Now I want to talk about the purpose of my visit. Western Australia is to see firsthand how the Turnbull government is spending the $3 million allocated to each of the suicide prevention sites. Having recently returned, I have to say that I am not filled with confidence that the money is being spent properly. It really does appear that the Turnbull government is well behind on much of the preparatory work that is required. The 12 suicide prevention trial sites are now one year into the proposed three-year trial, and money is being spent, but no-one was able to show or explain exactly what the overarching evidence based strategy was. And we know that doing more of the same is not the change that is needed for these communities or, indeed, for any of the communities across this great country. Doing more of the same is not a trial. It doesn't meet the expectations of what has been offered with the declaration of 12 suicide prevention trial sites.

For some of these 12 sites, locations have only now been confirmed and groups of interest only now decided. Delay and inaction, sadly, are the hallmarks of this dysfunctional government. Let's take the South Perth site as an example. Despite the great work of local people there, on the ground the information I was able to access indicates that the rollout is at the very least six months behind. There is no project officer at the moment. It was only recently advertised on Seek. That is where we found out that the trial was actually underway, because information is so hard to come by about what is actually going on. Again, I reiterate that we are now more than one year into the three-year trial, but the Turnbull government doesn't seem to be getting on with the job in an orderly or transparent way or even strategic way. This most important work must be done properly. We can never forget that the cost of inaction in suicide prevention is the loss of life.

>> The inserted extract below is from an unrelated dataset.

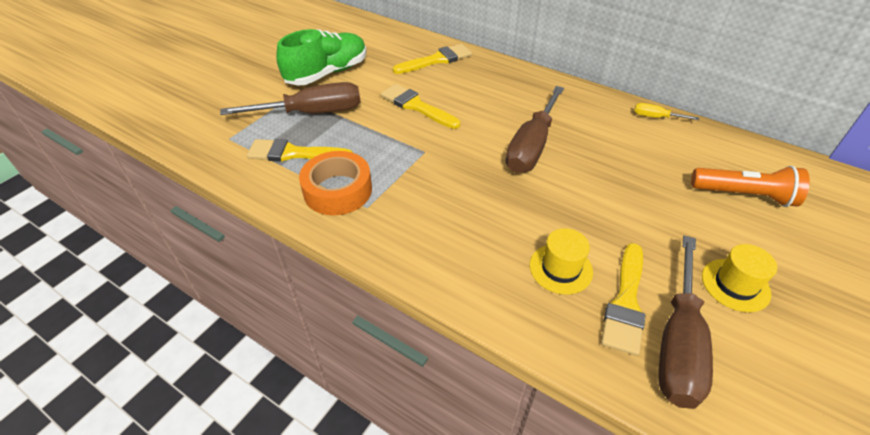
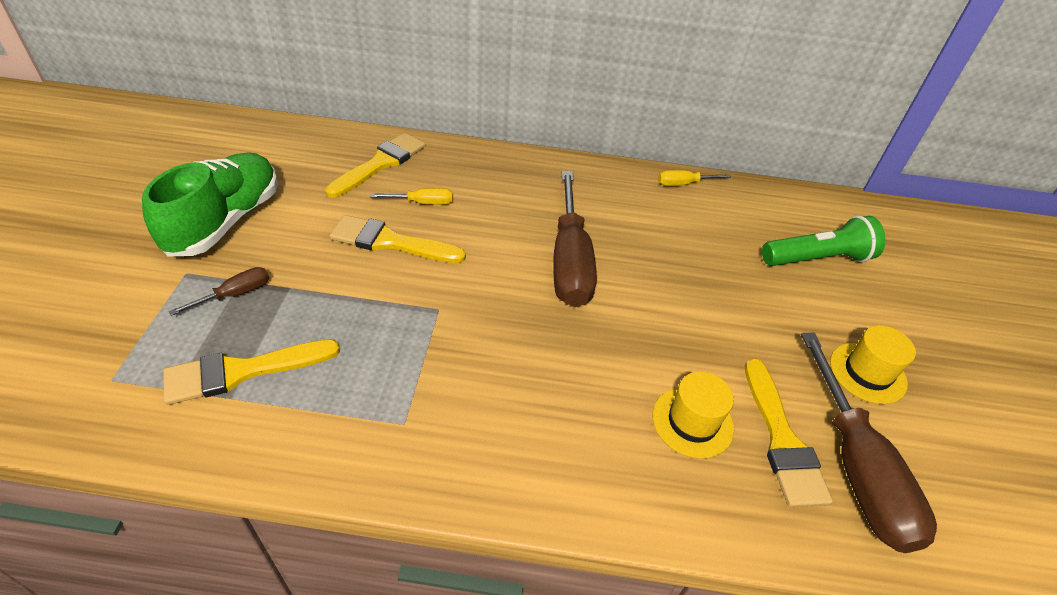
camera: 30 degrees left, 0 degrees up
brown screwdriver [220,82,361,115] -> brown screwdriver [169,267,269,316], size x0.45
orange tape [299,151,372,216] -> none
orange flashlight [691,166,810,207] -> green flashlight [762,216,885,266]
none -> yellow screwdriver [370,188,452,205]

One death by suicide is too many.

I would like to share a sad and very confronting story that was shared with me in the course of my visit. A couple of people spoke about the experience they had of responding to a suicide attempt. Clearly, the trauma that they experienced was manifest in the way that they spoke to me about their response. It was a young girl, similar to the age that I described before, in her early teens, being considered by the coroner. The tragedy of the story is that the intervention that saved her life was followed by a trip to a hospital and then a very rapid discharge the next day with no support around that young person. This is not the only story that is being told across this country. Families are in despair at a lack of access to proper services.

The Turnbull government has indicated and given the community a sense of care about this issue. They have even instituted 12 sites where $3 million is being spent. That is an act of hope and it is one that the community wants, but it has to be delivered properly. I can certainly report to the Senate that, on the basis of my recent visit, that is not the case at this point of time. My sincere hope is that there will be some significant change to the way in which this project is being managed. The Turnbull government needs to get on with this job properly, and to give suicide the proper attention that it deserves.

For those who might be listening or those who are here today who are in any way concerned or feel unwell in terms of their mental health, I encourage you to access one of the 24/7 crisis support lines: Google Lifeline, Suicide Call Back Service, beyondblue, Kids Helpline or MensLine Australia. I will just offer one number in the time that's provided, 131114, if you feel you need to talk to somebody right now.

The PRESIDENT: It being 2 pm, we will proceed to questions without notice.